The incoming product, which is more modern and in line with the new desired aesthetics, will only command higher asking rates, he said.

“(We are seeing) 10 million square feet of demand in the West L.A. basin, and there is not the space to accommodate that,” he said, adding that the exodus of larger tech firms from Santa Monica will allow smaller companies to enter the market.

And even higher asking rents may be yet to come.
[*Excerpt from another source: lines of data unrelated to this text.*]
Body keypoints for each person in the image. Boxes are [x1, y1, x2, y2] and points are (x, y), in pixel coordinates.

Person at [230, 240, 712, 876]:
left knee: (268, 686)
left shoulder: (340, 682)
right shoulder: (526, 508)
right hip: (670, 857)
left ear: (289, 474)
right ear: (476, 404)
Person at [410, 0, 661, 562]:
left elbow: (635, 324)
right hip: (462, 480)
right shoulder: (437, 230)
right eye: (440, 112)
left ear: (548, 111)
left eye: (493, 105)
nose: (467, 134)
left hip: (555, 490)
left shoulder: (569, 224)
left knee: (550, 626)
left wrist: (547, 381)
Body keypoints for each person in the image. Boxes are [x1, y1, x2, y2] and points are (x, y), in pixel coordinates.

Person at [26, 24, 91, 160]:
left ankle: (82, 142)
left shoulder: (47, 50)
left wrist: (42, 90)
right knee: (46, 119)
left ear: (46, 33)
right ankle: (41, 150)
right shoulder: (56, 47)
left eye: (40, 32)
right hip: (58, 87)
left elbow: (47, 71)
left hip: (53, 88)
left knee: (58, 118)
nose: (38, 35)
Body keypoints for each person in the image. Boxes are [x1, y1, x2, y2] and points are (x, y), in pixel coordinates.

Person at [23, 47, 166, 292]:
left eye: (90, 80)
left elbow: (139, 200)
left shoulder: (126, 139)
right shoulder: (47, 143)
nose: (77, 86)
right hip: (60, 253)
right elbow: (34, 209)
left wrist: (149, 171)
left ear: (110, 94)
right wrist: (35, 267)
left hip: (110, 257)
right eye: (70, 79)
Proposed rents at developments pending approvals are substantially higher than transactions completed only 6 months ago, said Kevin Shannon, a vice chairman at downtown L.A.’s CBRE Group Inc.

Toomey wonders if those asking rents are sustainable.
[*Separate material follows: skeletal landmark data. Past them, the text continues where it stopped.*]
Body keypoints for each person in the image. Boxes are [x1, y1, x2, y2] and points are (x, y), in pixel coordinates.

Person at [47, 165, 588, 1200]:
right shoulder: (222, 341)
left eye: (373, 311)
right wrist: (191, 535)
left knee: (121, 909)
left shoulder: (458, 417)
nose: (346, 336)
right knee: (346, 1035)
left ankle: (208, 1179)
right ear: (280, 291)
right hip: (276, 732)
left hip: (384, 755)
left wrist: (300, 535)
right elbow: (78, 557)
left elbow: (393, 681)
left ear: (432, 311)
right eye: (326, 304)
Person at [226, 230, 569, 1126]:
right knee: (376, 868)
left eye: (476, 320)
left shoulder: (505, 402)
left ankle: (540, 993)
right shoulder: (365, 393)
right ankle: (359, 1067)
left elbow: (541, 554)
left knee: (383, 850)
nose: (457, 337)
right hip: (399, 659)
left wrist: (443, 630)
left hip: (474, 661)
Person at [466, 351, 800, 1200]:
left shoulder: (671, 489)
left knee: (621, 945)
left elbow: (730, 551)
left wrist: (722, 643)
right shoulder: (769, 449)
“It will be interesting to see over the next 12 months which landlords will separate from the pack and actually (compromise) to make deals,” he said.

New properties

One thing that could slow down that rise in rents is a bunch of new inventory set to hit the market.

Fox Rothchild’s Wassgren said he has seen a spike in real estate syndication deals, which is an indicator of impending office construction.

“The market starts with residential, and commercial permitting is a longer process, so I think in 24 months we will be seeing more office construction,” he said.

There is more than 1.5 million square feet of new office space coming on line next year and in 2017 in Culver City, Santa Monica and Playa Vista alone, Toomey said, including large projects such as Tishman Speyer’s 420,000-square-foot Brickyard at Playa Vista and Clarion Partners’ 220,000-square-foot Pen Factory, a creative office conversion in Santa Monica.

Sony will release the 340,000-square-foot Sony Pictures Plaza in Culver City when it exits late next year. LBA Realty will reposition it for multitenant use in 2017.

While rents are reaching the high-water mark, it’s been a much slower climb than in the last cycle, and slower means safer, say some experts.

“The rent increases we have been seeing on the Westside are well below the as much as 40 percent jumps we experienced in 2007,” said Jeffrey S. Pion, vice chairman at CBRE.

Jed Reagan, a senior analyst at Newport Beach real estate research firm Green Street Advisors, said the Westside market is seeing healthy rent growth, around 10 percent a year, and expects office rents will continue to grow at that rate for a few years. Attractive new projects in Playa Vista and Hollywood might continue to increase Santa Monica’s vacancy, but it will also prevent the Westside’s growth from spinning out of control.

“(The Westside) has the strongest five-year outlook for office fundamentals among any market in the country, even better than New York and the Bay Area,” he said.

Larry Kosmont, chief executive of downtown L.A. consulting firm Kosmont Cos., said he is not expecting the Westside to become the tenant’s market it became in the last downturn.

“The high rents indicate that we are in full recovery and I think we will sustain that for some time,” Kosmont said, guessing the cycle has another two or three years. “I think it’s the calm before the storm.”